Exercise 5: lung cancer

Here we will consider a data set from the ISwR package, which contains the number of lung cancer cases recorded in different age categories in four different Danish cities. The cases column contains the number of lung cancer cases for each city and age category.

library(ISwR)
data(eba1977)
eba1977

Model this count using the city and age category as predictors.

Fit a Poisson GLM to the data. Is the fit appropriate ?
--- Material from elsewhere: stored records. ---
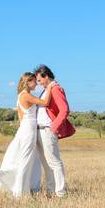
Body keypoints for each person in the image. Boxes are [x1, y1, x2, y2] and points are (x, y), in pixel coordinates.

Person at [0, 72, 55, 197]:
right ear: (28, 82)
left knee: (27, 161)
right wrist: (50, 86)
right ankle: (20, 193)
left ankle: (0, 174)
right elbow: (45, 102)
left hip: (25, 129)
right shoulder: (25, 96)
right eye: (34, 81)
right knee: (25, 162)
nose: (36, 83)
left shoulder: (20, 96)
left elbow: (20, 119)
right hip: (29, 130)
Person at [33, 65, 75, 197]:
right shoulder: (46, 89)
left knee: (54, 162)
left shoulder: (56, 88)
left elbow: (64, 109)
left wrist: (53, 127)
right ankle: (51, 192)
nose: (38, 84)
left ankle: (60, 192)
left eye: (39, 80)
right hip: (40, 130)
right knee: (46, 163)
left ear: (46, 77)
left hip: (47, 130)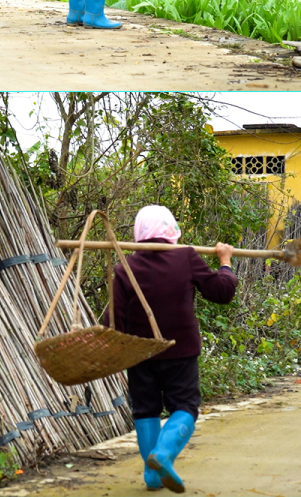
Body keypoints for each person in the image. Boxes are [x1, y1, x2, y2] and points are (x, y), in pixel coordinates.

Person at [105, 205, 236, 493]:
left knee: (144, 409)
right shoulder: (186, 257)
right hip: (181, 351)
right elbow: (221, 291)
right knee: (185, 405)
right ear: (171, 231)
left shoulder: (124, 268)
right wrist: (225, 263)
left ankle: (152, 478)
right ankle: (163, 455)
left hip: (140, 354)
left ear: (139, 234)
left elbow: (112, 321)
glm.cancer <- glm(cases ~ city + age, data = eba1977, family = poisson)
summary(glm.cancer)

In the previous model, we are not considering the number of potential cases in each group (i.e. the population size). Modify the model by using an offset which takes the population size into account.
```
glm.cancer.off <- glm(cases ~ offset(log(pop)) + city + age, data = eba1977,
                      family = poisson)
summary(glm.cancer.off)
```
Fit a binomial model to the data by considering success as being lung cancer cases and failures as being: populationsize - number of cases.

success <- eba1977$cases
failures <- eba1977$pop - eba1977$cases
glm.cancer.bin <- glm(cbind(success, failures) ~ city + age, family = "binomial",
                      data = eba1977)
summary(glm.cancer.bin)

Compare with the Poisson model.

We see that the results are very close to those obtained with the Poisson model with offset. This is because the number of cases is generally very low compared to the population size, in other words, the population size is almost infinite compared to the number of cases. In this situation, the Poisson distribution is closely related to the binomial distribution.